> **PROBLEM TO SOLVE**: Copy each line of the entries that includes the word "will".

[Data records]

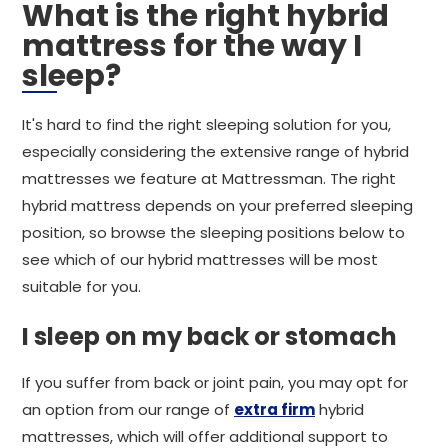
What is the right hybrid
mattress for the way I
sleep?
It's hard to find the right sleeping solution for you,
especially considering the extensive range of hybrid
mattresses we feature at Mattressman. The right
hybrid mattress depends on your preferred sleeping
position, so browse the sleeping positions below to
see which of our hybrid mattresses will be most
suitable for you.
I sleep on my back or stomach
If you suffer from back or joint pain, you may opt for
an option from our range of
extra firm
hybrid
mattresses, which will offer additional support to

==

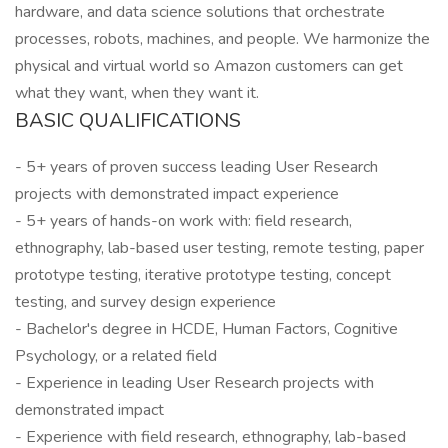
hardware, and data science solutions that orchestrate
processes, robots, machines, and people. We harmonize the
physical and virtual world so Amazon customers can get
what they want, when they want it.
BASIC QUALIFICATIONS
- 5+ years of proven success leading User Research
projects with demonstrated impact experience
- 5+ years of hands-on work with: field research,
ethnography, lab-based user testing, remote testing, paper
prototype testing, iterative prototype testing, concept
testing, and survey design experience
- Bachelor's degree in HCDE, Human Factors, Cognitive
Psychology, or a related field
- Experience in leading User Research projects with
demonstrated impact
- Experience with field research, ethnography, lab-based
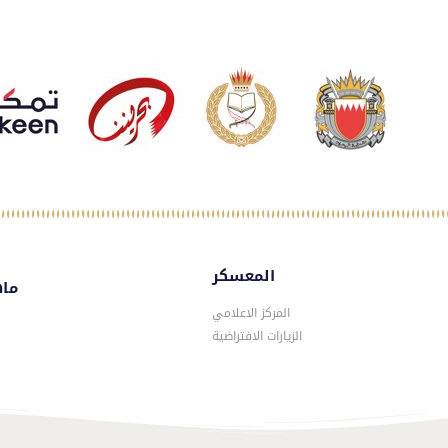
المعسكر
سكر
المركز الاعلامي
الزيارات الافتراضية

> **TASK ANSWER**:
see which of our hybrid mattresses will be most
mattresses, which will offer additional support to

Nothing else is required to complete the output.